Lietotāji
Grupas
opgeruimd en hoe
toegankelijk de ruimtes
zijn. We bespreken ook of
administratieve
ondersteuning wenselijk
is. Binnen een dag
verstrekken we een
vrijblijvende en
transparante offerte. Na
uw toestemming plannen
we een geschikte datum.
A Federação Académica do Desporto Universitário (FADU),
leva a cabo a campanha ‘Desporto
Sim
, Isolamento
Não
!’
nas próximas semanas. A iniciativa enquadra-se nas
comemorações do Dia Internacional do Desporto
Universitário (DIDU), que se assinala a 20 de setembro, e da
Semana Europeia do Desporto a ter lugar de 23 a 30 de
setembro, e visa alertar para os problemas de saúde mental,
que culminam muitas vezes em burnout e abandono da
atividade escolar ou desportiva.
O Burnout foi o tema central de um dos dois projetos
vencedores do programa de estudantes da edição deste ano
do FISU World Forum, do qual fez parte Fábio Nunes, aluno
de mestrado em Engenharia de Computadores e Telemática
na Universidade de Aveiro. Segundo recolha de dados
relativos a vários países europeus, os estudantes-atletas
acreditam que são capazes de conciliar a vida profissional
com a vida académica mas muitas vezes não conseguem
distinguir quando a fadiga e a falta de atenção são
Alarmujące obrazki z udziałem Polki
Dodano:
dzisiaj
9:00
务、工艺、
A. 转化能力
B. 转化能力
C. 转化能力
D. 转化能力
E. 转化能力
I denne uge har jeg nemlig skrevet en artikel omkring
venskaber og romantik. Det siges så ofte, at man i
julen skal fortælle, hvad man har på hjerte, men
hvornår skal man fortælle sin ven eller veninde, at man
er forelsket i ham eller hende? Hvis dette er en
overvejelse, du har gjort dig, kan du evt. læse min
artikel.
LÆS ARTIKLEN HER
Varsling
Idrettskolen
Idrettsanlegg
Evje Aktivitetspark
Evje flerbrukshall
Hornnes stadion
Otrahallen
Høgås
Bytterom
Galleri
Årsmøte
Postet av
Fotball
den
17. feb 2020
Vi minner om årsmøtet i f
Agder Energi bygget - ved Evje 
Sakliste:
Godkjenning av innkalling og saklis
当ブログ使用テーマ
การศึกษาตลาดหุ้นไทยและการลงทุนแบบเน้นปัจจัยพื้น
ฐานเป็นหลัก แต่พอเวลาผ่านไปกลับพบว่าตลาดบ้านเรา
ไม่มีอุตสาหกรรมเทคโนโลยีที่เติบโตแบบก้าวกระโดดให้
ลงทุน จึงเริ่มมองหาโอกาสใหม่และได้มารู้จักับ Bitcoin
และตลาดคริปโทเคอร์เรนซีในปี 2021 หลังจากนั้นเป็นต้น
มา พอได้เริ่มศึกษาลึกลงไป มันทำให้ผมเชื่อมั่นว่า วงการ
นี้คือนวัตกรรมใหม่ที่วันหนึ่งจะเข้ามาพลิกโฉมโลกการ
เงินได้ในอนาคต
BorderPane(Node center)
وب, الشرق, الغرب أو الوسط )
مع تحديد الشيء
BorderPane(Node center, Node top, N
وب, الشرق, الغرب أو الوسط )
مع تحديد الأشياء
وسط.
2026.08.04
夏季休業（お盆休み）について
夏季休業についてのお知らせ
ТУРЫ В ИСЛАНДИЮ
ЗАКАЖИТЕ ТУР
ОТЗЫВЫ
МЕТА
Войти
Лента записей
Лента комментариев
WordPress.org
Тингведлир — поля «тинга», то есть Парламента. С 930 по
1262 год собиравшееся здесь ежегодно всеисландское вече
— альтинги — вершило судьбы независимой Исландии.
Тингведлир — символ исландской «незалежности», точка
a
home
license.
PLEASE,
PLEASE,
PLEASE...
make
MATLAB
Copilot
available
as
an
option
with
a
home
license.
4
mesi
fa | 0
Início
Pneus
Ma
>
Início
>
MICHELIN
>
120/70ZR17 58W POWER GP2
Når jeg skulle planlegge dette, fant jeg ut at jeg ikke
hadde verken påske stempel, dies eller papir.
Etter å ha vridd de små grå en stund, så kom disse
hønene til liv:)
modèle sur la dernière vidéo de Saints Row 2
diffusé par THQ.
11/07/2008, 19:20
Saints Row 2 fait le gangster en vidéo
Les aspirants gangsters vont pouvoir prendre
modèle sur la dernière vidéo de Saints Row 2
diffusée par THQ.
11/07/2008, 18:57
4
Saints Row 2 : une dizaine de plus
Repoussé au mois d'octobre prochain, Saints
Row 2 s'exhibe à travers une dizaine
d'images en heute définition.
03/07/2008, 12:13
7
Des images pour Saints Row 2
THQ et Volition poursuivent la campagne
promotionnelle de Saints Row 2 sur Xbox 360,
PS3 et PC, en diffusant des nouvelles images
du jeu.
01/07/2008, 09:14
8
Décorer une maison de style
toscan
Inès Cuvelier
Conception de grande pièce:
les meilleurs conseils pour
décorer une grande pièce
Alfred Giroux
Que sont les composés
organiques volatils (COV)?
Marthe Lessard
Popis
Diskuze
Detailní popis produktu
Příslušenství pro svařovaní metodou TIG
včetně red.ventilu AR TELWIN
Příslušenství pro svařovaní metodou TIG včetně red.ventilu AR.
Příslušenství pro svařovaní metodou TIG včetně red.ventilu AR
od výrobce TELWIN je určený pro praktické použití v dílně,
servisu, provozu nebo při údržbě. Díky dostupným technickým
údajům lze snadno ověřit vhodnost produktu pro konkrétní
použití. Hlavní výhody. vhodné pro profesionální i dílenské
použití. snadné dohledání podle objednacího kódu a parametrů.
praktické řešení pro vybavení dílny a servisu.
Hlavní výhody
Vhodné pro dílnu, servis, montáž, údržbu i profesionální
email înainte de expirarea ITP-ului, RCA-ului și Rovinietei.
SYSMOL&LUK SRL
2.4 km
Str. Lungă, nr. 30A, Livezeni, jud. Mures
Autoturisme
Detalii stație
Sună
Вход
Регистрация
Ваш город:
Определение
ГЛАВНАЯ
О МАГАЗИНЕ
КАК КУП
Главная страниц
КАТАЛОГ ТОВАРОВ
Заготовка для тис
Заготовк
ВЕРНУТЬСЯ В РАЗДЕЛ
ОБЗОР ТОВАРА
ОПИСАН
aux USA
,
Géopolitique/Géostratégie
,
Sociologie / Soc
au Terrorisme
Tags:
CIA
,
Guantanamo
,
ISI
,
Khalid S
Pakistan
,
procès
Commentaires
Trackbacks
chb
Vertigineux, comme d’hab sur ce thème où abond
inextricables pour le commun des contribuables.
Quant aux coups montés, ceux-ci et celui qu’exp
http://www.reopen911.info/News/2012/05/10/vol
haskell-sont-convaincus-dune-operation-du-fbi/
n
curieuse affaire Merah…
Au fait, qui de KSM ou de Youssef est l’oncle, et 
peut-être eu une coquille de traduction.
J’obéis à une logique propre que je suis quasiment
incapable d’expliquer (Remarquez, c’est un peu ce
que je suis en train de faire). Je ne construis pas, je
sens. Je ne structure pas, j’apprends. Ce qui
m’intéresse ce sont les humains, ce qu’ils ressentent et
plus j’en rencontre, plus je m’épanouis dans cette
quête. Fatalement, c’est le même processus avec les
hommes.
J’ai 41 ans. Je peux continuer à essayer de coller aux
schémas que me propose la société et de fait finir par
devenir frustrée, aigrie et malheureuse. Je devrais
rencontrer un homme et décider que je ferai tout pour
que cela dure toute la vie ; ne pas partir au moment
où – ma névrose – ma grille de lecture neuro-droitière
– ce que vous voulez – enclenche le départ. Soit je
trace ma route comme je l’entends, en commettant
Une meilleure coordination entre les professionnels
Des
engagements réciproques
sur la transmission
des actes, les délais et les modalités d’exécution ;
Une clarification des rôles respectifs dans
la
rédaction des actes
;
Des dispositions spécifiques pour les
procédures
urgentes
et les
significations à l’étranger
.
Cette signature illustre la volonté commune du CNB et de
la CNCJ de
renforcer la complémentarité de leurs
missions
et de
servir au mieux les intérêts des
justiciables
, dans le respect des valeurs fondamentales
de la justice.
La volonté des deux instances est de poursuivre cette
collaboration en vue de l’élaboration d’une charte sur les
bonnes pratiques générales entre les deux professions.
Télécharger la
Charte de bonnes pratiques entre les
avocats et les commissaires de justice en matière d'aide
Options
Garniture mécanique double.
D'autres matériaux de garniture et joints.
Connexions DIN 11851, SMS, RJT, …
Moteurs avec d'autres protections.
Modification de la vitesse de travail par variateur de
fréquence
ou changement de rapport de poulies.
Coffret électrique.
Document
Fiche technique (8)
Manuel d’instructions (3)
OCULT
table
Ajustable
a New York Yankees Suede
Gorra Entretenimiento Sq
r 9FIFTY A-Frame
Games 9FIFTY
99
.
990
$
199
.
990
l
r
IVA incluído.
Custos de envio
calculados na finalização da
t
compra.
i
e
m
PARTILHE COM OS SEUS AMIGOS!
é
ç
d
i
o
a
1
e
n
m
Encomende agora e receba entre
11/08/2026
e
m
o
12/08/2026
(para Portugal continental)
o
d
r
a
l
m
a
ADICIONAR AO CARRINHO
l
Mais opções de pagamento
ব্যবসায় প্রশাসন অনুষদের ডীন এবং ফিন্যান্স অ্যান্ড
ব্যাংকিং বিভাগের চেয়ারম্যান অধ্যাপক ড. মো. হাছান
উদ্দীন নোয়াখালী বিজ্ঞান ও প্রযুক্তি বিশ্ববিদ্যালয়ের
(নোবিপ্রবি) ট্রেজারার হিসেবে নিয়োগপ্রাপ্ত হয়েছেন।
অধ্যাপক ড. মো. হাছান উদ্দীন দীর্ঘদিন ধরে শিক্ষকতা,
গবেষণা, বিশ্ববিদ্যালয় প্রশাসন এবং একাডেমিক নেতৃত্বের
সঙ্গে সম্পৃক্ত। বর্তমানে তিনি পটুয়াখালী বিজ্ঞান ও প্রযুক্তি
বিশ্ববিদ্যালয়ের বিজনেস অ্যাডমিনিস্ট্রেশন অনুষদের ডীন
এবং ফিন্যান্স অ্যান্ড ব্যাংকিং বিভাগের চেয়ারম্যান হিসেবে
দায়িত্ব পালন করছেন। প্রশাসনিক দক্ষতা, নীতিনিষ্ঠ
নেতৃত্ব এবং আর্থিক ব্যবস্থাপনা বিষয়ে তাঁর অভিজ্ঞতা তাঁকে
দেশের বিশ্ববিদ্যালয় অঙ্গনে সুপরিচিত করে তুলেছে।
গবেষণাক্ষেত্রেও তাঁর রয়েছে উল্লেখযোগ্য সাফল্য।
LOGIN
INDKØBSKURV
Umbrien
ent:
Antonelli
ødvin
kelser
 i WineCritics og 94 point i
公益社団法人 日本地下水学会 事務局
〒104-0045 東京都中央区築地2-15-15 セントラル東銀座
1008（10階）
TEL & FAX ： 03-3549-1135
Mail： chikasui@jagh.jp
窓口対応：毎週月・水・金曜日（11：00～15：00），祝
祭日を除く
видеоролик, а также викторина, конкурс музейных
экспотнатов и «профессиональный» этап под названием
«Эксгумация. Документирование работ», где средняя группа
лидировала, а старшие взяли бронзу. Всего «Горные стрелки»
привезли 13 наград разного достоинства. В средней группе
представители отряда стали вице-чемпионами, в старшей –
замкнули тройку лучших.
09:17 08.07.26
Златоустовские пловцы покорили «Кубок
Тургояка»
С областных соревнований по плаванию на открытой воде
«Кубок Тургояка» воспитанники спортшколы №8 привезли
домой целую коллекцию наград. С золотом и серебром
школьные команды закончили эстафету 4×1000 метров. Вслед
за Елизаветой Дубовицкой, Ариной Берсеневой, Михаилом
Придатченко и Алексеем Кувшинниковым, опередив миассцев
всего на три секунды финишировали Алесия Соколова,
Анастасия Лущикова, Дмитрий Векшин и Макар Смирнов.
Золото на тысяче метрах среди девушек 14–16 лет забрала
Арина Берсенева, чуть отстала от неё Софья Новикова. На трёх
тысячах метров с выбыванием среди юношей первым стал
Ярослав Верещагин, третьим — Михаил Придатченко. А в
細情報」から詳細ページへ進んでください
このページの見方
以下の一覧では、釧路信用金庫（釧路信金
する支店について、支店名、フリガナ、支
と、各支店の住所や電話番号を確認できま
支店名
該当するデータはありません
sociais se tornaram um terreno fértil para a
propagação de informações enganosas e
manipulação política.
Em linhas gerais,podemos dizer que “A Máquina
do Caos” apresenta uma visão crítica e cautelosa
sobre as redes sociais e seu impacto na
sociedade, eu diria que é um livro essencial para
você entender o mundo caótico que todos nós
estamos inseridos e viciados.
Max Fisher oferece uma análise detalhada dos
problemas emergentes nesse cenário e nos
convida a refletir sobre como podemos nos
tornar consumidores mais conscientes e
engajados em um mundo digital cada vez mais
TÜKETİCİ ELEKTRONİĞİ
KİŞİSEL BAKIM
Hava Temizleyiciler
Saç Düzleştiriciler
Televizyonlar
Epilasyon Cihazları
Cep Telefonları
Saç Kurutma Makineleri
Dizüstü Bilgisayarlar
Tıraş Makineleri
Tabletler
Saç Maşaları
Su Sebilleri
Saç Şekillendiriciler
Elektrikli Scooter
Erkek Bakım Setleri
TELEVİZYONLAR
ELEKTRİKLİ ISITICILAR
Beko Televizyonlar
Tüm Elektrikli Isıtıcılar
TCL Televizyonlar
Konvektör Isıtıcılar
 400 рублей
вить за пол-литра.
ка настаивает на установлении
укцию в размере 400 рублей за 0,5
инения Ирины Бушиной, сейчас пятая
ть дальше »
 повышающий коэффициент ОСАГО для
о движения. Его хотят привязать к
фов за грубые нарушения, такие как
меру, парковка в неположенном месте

What to do: Express the lines from the start of the entries through the line containing "comemorações do Dia Internacional do Desporto", inclusive, as a Markdown table with columns Row and Text. Put a row number in Row and the line itself in Text, and leave out any blank lines.

Output for this task:
| Row | Text |
|---|---|
| 1 | Lietotāji |
| 2 | Grupas |
| 3 | opgeruimd en hoe |
| 4 | toegankelijk de ruimtes |
| 5 | zijn. We bespreken ook of |
| 6 | administratieve |
| 7 | ondersteuning wenselijk |
| 8 | is. Binnen een dag |
| 9 | verstrekken we een |
| 10 | vrijblijvende en |
| 11 | transparante offerte. Na |
| 12 | uw toestemming plannen |
| 13 | we een geschikte datum. |
| 14 | A Federação Académica do Desporto Universitário (FADU), |
| 15 | leva a cabo a campanha ‘Desporto |
| 16 | Sim |
| 17 | , Isolamento |
| 18 | Não |
| 19 | !’ |
| 20 | nas próximas semanas. A iniciativa enquadra-se nas |
| 21 | comemorações do Dia Internacional do Desporto |